As part of our FIGT Focus on Career, FIGT member Natasha Winnard shares the invaluable life lessons she has learned from over 20 years of living- and working- overseas.
By Natasha Winnard
If you had asked my 24-year-old self back in Liverpool in the UK in the 1990s where my career would take me, I doubt it would have included earthquakes, sandstorms in the desert, or watching Christ the Redeemer lit against the Rio sky. The past 20 years has seen a journey that has been as surprising as it has been unplanned - and it has been all the richer for it.
We all learn lessons from the lives we lead. Whether that be a life spent raising a family back in our home country, or a life spent moving from place to place as we make our personal and professional way as expatriates. So what have those lessons been for me?
Be open to constantly learning from, and with, talented people. One of the many wonderful aspects of an international life is that we have the opportunity to work with, and meet, people who have work and life experiences that are completely different from ours.
Dreams Don’t Work Unless We Do
Building a career overseas can be incredibly hard work. But like with many things in life, hard work pays off.
Trust Your Gut
When we are trying to develop a career overseas alongside family life it can be exhausting trying to figure out what is best for everyone. Trust your gut. If it feels right for you, the chances are it is right for your family.
A Team Approach
If we are sharing this journey with a partner then take a team approach. Articulate, agree and plan together who is doing what and when, in terms of career paths. And both be willing and flexible to change direction if a new and exciting opportunity comes your way.

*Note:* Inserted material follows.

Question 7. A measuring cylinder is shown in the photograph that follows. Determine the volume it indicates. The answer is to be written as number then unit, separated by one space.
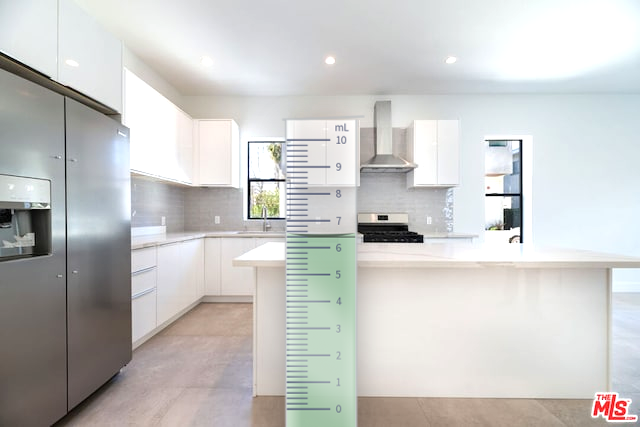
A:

Nobody has the Perfect Career
There are very few people anywhere in the world who have a perfect career path. It is normal to have days when our career is not going in the direction that we would like. It is also very tempting, on those tough days, to think that the grass may be greener if we were living somewhere else or if our circumstances were different.
Always Have a Plan B
With every international move and career opportunity, have a Plan B. This gives us the confidence to jump at exciting career opportunities and change direction, if needed.
Our lives overseas often present opportunities when we least expect them. Always be open to exploring potential new options, especially those that are out of our comfort zone.
Reach Out for Support
Don’t be afraid to share challenges, ideas, frustrations, struggles and dreams with friends, colleagues and other professionals. It can be isolating building a career overseas without support.
Wherever you are in your journey right now - early in your expatriate adventure, or longer into the expatriate experience - remember that you have something that makes you very special: courage. It takes courage to lead the life you have chosen to lead as an expatriate, and even more courage if you are an expatriate parent. Don’t take that courage for granted. But you also have something else that I think has made all of the difference for me, and which I hope you value also: vulnerability. To be open to new cultures and new experiences is to be vulnerable to that which we cannot always control. That takes a special kind of person. If you are an expatriate mum or dad reading this, you should be pretty proud of yourself.